Con un parpadeo y me encontré en una intersección desconocida. Bajo la frescura de la noche y la luz amarilla de las farolas. Unos hombres de trajes finos rodeaban, y a lo lejos, se podían ver varios autos lujosos estacionados.
Con la cabeza aún mareada cuando me puse de pie.
Frente a mí estaba un hombre, vestido con un traje de marca, tenía ojos y nariz similares a los del Sr. Lández.
Señalándome, miró a lo lejos y preguntó con voz alta: "Gerardo, ¿puedo tomar prestada a esta chica?"
Seguí su mirada y allí estaba Sr. Lández, acunando a una mujer en sus brazos. Con su traje colgando sobre sus hombros. Estaba acariciando suavemente su espalda, con una ternura extrema.
Resultaba que su nombre era Gerardo.
Gerardo Lández, qué nombre tan bonito.
Estaba de pie en la sombra, y no podía ver su expresión. De repente, escuché: "Haz lo que quieras."
¿Qué significa eso? Miré a Gerardo con los ojos bien abiertos, mi corazón comenzó a palpitar frenéticamente. Tenía la sensación de que algo malo estaba a punto de suceder.
"Bueno, entonces no me voy a contener." El hombre frente a mí giró la cabeza y me miró con una sonrisa despectiva.
Me lanzó un fajo de billetes, se acercó y dijo en voz baja, pero con crueldad: "Cuando llegue la policía, di que tú conducías el auto, ¿entiendes?"
No entendía lo que estaba pasando, pero el hombre ya se estaba yendo, dejando solo una advertencia: "Recuerda, tengo gente en la comisaría, si dices una sola palabra fuera de lugar, te aseguro que morirás allí."
Un escalofrío recorrió mi cuerpo desde la planta de los pies. No muy lejos, un BMW Z4 rojo estaba destrozado. No muy lejos del auto, había una gran mancha de sangre.
Mi cerebro comenzó a funcionar rápidamente, y enseguida entendí lo que había ocurrido y lo que querían que hiciera.
El BMW Z4 había atropellado a alguien, pero no sabía si la víctima estaba viva o muerta.
¿Y me estaban buscando para que cargara con la culpa por esa mujer?
Mi cuerpo reaccionó antes que mi cerebro y devolví el dinero que tenía en la mano y dije: "No haré eso, busquen a alguien más."

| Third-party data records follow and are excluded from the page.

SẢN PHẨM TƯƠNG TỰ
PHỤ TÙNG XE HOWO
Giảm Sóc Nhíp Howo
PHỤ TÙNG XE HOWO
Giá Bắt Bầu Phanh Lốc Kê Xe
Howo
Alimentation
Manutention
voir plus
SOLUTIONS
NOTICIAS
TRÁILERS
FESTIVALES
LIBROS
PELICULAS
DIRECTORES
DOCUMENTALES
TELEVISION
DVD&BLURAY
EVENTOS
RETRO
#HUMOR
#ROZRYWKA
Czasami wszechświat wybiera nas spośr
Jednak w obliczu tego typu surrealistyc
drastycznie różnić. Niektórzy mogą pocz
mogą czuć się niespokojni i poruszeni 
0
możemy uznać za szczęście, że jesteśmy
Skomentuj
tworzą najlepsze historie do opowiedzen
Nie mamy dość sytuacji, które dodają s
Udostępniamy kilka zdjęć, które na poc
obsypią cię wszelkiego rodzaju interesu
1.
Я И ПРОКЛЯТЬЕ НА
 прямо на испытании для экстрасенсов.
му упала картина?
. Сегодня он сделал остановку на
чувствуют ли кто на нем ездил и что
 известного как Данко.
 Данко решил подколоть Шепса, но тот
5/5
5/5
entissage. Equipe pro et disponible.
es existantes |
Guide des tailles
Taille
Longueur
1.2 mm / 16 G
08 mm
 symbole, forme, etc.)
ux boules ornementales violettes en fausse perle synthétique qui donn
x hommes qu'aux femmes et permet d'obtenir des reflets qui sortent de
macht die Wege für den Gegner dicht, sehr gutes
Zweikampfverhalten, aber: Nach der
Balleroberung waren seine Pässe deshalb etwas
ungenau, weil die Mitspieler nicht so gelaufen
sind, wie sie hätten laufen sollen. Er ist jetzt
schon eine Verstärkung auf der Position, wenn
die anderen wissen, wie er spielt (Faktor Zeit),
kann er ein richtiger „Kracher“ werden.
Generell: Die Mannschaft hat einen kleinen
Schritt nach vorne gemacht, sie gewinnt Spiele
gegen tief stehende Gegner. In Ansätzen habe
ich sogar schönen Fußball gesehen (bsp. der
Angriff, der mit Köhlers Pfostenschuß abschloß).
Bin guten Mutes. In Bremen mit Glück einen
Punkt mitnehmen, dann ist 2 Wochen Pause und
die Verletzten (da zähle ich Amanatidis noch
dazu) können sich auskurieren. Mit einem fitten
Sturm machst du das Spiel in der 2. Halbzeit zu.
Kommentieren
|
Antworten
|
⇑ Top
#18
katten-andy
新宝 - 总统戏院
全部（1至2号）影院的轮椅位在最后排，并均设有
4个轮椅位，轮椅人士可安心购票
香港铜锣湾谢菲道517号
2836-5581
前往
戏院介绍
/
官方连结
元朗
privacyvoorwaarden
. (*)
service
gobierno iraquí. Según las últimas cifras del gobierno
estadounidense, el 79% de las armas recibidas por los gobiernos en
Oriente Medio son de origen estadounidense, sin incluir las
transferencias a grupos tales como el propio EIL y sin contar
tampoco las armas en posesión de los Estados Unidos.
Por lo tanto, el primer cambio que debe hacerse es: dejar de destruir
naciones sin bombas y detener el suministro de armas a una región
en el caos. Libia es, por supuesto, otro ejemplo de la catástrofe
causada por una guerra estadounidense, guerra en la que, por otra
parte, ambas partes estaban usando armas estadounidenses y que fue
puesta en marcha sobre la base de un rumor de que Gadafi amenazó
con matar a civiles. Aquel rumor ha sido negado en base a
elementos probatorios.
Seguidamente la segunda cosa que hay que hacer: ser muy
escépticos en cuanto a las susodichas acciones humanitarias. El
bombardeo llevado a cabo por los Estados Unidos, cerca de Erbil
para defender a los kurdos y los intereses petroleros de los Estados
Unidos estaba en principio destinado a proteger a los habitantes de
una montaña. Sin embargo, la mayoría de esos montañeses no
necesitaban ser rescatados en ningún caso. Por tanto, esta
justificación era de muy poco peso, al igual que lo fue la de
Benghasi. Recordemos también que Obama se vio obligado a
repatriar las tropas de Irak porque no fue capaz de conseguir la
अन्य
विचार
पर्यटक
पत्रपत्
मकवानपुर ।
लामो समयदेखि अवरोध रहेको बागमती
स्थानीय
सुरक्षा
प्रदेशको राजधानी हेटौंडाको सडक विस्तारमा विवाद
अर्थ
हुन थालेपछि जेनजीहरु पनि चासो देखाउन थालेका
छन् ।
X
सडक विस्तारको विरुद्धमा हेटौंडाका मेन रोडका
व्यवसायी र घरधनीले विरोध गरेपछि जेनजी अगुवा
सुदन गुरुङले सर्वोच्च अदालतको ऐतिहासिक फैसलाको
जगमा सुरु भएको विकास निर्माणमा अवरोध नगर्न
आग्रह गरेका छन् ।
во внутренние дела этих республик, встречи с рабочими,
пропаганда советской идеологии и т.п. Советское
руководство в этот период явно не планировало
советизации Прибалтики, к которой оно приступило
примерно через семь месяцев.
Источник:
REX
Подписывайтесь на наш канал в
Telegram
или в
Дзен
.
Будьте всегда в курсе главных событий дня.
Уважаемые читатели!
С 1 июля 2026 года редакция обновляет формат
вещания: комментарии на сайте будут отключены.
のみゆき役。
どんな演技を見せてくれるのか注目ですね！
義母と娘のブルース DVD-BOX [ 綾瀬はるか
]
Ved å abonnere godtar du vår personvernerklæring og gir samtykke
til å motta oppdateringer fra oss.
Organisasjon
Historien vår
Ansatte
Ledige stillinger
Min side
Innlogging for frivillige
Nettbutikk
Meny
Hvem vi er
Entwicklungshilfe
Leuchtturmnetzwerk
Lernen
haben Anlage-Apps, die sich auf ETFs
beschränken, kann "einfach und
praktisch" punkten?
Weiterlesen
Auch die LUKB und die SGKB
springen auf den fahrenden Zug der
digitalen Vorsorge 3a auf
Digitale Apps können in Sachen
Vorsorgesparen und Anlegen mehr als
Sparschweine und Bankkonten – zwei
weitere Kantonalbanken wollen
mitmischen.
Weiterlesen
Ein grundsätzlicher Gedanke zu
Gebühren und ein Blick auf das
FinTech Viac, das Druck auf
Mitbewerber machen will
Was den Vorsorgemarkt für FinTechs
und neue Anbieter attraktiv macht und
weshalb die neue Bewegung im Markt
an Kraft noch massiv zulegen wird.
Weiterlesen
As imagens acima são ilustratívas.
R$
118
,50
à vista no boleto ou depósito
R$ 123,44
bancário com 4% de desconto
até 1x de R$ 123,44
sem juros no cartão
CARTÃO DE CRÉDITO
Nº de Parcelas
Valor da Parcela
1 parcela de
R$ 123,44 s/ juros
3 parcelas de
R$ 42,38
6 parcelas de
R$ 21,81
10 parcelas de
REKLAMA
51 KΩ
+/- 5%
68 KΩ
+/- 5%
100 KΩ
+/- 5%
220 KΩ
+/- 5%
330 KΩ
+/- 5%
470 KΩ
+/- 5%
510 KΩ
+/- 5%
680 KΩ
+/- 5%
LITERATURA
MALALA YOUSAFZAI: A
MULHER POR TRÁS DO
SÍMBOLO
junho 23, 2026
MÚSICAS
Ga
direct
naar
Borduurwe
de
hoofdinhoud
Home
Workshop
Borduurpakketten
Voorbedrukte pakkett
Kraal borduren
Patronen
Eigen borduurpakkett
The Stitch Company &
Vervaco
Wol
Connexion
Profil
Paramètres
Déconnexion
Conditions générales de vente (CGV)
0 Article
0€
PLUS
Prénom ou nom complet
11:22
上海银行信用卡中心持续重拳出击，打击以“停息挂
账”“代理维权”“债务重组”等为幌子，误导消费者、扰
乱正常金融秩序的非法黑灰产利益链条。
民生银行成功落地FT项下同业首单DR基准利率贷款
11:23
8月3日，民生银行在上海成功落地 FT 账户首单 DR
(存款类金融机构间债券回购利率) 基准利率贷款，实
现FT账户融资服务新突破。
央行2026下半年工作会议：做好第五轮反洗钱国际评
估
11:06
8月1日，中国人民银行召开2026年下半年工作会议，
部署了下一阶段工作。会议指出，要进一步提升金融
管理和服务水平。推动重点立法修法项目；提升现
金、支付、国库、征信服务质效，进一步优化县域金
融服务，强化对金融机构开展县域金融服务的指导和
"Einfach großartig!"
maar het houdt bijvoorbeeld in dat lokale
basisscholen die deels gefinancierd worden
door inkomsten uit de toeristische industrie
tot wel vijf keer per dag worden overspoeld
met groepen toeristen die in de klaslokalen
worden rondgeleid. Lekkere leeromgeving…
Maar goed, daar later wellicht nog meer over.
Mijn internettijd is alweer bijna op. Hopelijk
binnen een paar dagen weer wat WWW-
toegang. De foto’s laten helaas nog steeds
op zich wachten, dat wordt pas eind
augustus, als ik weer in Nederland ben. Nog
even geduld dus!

El hombre se detuvo y me miró con una mirada inquisitiva, como si estuviera mirando a un idiota, y me preguntó: "¿Acaso te pedí tu opinión?"
Sus palabras me dejaron sin aliento.
En efecto, nunca había pedido mi opinión. A estos ricachones no les importaba si yo estaba de acuerdo o no.
Y ni siquiera tenía licencia de conducir.
Conducir sin licencia, conducir ebria, causar un accidente... los tres delitos juntos...
Pero no me atrevía a decirle la verdad a la policía. Ese hombre me había advertido que, si decía una sola palabra, moriría en la comisaría.
A mis 19 años, ya había tenido algunos encuentros cercanos con la muerte. No le temía a la muerte, pero no podía morir ahora porque aún tenía sueños por cumplir.
¡Todavía tengo mis sueños!
Obedientemente, seguí al policía hasta la estación, sentándome en la fría sala de interrogatorio. A pesar de los continuos bombardeos de preguntas por parte de los dos policías, me mantuve firme, sin pronunciar palabra.
Al llegar la madrugada, el policía veterano suspiró con resignación: "¿Te golpeaste la cabeza o qué? Un accidente de tráfico no es un delito menor, llama a un miembro de tu familia."
Me devolvió mi celular, y después de un momento de estupefacción, marqué el número de Alan.
Al parecer, él era el único pariente que me queda.